### EXERCISE OBJECTIVE
In the entries from the start through the line containing "The clock reads 9,38", swap "For the record" for "For the log" and give those lines back with nothing else altered.

### INPUT RECORDS
— Begin —

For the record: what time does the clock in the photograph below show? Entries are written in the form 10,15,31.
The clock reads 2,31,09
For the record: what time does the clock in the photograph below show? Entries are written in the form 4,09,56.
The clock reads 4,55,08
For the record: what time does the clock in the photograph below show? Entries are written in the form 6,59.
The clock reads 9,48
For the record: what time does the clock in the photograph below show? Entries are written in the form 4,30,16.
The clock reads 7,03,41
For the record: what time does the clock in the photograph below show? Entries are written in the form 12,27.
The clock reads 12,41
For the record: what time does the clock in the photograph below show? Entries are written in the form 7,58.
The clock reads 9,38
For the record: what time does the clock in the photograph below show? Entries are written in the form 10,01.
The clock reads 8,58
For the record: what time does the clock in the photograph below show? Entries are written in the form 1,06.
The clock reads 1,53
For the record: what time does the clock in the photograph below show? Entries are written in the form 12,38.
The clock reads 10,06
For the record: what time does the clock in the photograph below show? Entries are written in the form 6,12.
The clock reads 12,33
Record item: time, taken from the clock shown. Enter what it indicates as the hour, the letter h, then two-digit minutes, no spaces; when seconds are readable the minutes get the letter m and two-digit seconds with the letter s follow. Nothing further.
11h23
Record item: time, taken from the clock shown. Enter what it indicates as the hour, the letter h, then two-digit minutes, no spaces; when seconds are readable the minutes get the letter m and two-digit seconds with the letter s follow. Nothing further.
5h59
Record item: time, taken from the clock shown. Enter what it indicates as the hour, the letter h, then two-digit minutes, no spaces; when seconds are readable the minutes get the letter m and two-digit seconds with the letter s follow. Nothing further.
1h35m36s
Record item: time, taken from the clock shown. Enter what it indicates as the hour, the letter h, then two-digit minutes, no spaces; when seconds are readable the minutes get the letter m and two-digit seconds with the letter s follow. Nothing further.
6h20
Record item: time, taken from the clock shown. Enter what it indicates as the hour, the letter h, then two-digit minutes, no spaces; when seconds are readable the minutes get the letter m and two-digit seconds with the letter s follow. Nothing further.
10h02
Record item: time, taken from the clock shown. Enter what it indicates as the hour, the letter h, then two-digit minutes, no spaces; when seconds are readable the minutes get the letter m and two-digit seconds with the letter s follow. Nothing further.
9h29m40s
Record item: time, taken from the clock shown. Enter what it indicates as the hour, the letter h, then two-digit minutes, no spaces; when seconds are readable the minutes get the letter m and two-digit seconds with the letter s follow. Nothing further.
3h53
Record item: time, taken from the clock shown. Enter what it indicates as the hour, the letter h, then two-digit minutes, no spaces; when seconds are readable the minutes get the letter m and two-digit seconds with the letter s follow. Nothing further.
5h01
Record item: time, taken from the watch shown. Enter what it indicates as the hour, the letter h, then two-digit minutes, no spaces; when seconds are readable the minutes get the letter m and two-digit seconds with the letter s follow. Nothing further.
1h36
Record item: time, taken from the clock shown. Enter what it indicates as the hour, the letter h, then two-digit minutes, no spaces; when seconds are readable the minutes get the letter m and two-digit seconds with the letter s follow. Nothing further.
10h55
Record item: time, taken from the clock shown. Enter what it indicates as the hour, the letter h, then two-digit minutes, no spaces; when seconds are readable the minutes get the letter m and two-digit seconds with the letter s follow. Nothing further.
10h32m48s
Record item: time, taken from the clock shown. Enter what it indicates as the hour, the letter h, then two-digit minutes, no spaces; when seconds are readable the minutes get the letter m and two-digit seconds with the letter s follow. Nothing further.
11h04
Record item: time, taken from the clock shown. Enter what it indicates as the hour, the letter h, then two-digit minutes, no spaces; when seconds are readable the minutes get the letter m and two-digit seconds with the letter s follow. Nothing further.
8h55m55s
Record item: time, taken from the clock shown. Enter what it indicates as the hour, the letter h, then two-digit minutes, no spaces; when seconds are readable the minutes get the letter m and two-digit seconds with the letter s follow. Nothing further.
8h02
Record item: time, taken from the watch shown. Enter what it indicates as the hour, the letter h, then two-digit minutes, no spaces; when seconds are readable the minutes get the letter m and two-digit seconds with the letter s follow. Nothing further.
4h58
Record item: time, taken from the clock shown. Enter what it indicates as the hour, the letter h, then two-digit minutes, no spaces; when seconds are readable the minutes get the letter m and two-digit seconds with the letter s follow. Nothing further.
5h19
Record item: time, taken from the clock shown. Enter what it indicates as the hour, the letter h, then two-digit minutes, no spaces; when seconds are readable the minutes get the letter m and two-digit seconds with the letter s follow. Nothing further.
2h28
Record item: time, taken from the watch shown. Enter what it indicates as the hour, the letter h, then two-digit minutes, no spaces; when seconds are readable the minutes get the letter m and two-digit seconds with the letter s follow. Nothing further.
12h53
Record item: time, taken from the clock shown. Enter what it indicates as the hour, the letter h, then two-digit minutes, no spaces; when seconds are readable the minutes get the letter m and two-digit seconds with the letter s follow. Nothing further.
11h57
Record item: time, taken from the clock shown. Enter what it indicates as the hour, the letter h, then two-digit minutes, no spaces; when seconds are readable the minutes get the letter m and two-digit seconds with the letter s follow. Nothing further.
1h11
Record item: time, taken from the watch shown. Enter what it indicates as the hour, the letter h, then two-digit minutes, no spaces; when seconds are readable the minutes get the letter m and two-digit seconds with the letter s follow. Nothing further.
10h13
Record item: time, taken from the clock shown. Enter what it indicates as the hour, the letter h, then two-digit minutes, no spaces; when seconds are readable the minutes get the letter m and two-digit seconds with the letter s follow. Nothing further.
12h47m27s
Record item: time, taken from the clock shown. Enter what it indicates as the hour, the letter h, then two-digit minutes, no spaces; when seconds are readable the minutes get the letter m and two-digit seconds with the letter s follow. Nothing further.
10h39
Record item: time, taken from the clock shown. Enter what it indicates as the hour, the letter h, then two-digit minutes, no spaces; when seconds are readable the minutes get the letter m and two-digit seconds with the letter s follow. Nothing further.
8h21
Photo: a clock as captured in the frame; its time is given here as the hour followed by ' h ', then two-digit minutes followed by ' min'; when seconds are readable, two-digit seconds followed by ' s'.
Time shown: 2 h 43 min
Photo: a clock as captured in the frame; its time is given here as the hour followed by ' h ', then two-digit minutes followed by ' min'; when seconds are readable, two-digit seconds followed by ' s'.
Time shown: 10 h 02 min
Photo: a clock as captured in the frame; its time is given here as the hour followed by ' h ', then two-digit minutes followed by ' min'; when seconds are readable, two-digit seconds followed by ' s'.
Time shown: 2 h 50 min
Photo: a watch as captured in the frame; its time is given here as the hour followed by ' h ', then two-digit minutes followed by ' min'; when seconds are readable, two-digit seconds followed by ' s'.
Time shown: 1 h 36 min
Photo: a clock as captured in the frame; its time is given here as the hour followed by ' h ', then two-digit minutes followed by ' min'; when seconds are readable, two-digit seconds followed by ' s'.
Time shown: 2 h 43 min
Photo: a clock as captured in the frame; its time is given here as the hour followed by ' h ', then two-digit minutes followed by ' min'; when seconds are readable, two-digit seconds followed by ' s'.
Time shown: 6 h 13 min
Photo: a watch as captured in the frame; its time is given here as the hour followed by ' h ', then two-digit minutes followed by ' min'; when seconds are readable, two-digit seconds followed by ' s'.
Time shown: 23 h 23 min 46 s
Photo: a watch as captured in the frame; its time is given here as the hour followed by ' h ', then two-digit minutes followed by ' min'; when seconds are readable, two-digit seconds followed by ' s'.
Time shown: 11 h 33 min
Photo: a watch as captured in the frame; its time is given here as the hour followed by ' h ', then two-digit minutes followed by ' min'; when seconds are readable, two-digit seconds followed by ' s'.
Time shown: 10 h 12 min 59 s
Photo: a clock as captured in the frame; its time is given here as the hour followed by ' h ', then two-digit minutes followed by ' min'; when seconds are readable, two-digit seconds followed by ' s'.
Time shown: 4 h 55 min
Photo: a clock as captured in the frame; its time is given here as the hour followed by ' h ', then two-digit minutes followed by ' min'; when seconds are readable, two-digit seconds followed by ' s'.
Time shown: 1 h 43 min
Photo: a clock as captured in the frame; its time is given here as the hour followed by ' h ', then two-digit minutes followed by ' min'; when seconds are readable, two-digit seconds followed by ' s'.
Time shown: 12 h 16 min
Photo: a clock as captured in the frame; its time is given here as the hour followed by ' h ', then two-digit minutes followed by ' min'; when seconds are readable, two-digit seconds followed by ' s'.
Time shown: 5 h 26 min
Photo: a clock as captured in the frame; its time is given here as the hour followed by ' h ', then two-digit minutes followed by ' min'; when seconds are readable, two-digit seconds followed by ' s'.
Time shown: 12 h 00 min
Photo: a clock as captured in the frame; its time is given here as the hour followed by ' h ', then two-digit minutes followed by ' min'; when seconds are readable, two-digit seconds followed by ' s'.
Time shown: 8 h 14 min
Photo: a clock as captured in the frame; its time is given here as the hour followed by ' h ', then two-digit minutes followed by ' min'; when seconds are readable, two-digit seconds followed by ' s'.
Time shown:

— End —

### WRITTEN SOLUTION
For the log: what time does the clock in the photograph below show? Entries are written in the form 10,15,31.
The clock reads 2,31,09
For the log: what time does the clock in the photograph below show? Entries are written in the form 4,09,56.
The clock reads 4,55,08
For the log: what time does the clock in the photograph below show? Entries are written in the form 6,59.
The clock reads 9,48
For the log: what time does the clock in the photograph below show? Entries are written in the form 4,30,16.
The clock reads 7,03,41
For the log: what time does the clock in the photograph below show? Entries are written in the form 12,27.
The clock reads 12,41
For the log: what time does the clock in the photograph below show? Entries are written in the form 7,58.
The clock reads 9,38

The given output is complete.